HABER

Kim ilk maçı hatırlıyor ki?

Emre Temel, ilk maçların ardından tabloyu değerlendirdi.

Kim ilk maçı hatırlıyor ki?

Emre Temel

BBC Türkçe

İlk maçlar itibarıyla futbolseverler olarak sönük bir Dünya Kupası izliyoruz. Bunun en büyük kanıtı da, turnuvanın başladığı Cuma gününden bu yana saha içinden çok saha dışındaki gelişmeleri konuşmamız.

Güney Afrikalılara özgü bir düdük olan ve çıkardıkları gürültü tartışma yaratan vuvuzelalar, turnuvada kullanılan ve birçok oyuncunun hareket hızı nedeniyle eleştirdiği Jubulani adı verilen toplar ve birçok maçta statlarda görülen büyük boşluklar.Turnuvanın ilk altı gününde konuşulanlar genelde bunlar.

Peki saha içinde ne yanlış?

Öncelikle Güney Afrika'daki turnuvaya katılan takımların hemen hepsi ilk maçlarında kontrollü bir oyunu benimsediler. Zira kimse böylesi büyük turnuvalara mağlubiyetle başlamak istemiyor. Bu noktada, iyi savunmasıyla tanınan son dünya şampiyonu İtalya'nın Teknik Direktörü Marcello Lippi'nin Paraguay maçı sonrası rakiplerini, aşırı defans yapmakla suçlaması manidardı.

Zaten dünya futbolunda takımlar arasındaki güç farkı iyice azaldı. Buna bir de, kontrollü oyun eklenince, renkli maçlar beklemek biraz iyimserlik olur doğrusu.

Diğer yandan da maçların sonuçlarını her an değiştirebilecek yıldız oyuncuların da, ilk maçlarda genelde etkisiz kaldıklarını belirtmek gerek. Portekiz'de Christiano Ronaldo'yu, İngiltere'de Wayne Rooney'i, Fransa'da da Frank Ribbery'i buna örnek gösterebiliriz. Zaten bu üç yıldızın ülkeleri de turnuvaya beraberlikle başladı.

Almanya ışıldadı Ön plana çıkan takımların başında, ilk maçında Avustralya'yı 4-0 mağlup edip, turnuvada şu ana kadarki en farklı galibiyeti elde eden Almanya geliyor. Almanya'nın yanı sıra, Arjantin, Güney Kore, İspanya ve Şili'nin de iyi bir performans sergiledikleri söylenebilir. Bazıları bu listeye Hollanda'yı da ekleyebilir. Ancak tam bu noktada, bu takımların ilk maçlardaki rakiplerinin performanslarını da tartışmaya açmak gerek.

- **Görev Talimatı 1**: Lütfen kayıtlarda "様々なドラマ・小説・漫画・有名人について書いていきます。" ifadesini içeren satırdan başlayıp kayıtların sonuna kadar her şeyi, iki ucu da dahil ederek aynen kopyalayın. Resimleri yanıta almayın.
Metin ile kayıtlar birbirinden bağımsız malzemelerdir.

- **Veri Kümesi Kayıtları**:
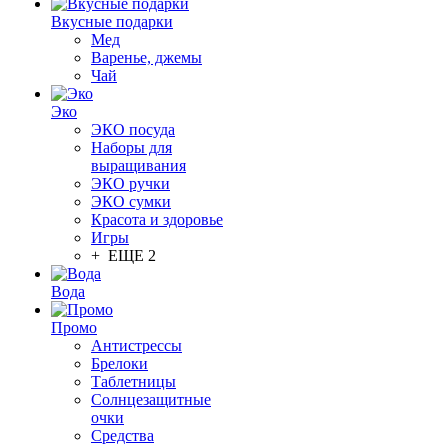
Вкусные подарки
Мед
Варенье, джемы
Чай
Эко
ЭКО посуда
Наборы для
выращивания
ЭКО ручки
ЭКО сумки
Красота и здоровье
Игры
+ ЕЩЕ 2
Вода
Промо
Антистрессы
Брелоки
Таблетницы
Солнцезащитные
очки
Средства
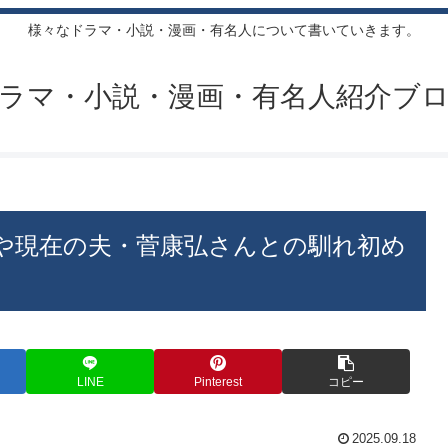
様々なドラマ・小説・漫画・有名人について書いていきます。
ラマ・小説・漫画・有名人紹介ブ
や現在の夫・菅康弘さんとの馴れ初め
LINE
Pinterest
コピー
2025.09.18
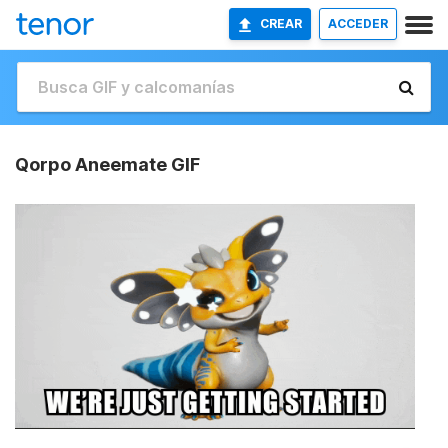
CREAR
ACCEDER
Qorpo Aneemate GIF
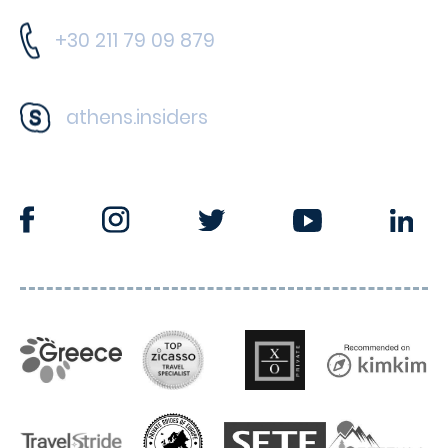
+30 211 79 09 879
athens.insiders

- **Görev Talimatı 2**: Dünya Kupası'nın ilk maçlarını değerlendiren yazıyı iki cümleyle özetleyin.

- **Görev Yanıtı 1**:
様々なドラマ・小説・漫画・有名人について書いていきます。
ラマ・小説・漫画・有名人紹介ブ
や現在の夫・菅康弘さんとの馴れ初め
LINE
Pinterest
コピー
2025.09.18
CREAR
ACCEDER
Qorpo Aneemate GIF
+30 211 79 09 879
athens.insiders

- **Görev Yanıtı 2**: Dünya Kupası'nın ilk maçları sönük geçti: Takımlar mağlubiyetle başlamamak için kontrollü oynadı, yıldız oyuncular etkisiz kaldı ve gündemi vuvuzelalar, Jubulani topları ve statlardaki boşluklar gibi saha dışı konular belirledi. Avustralya'yı 4-0 yenen Almanya öne çıktı, Arjantin, Güney Kore, İspanya ve Şili de iyi bir performans sergiledi, ancak bu takımların ilk maçlardaki rakiplerinin performansı da tartışılmalıdır.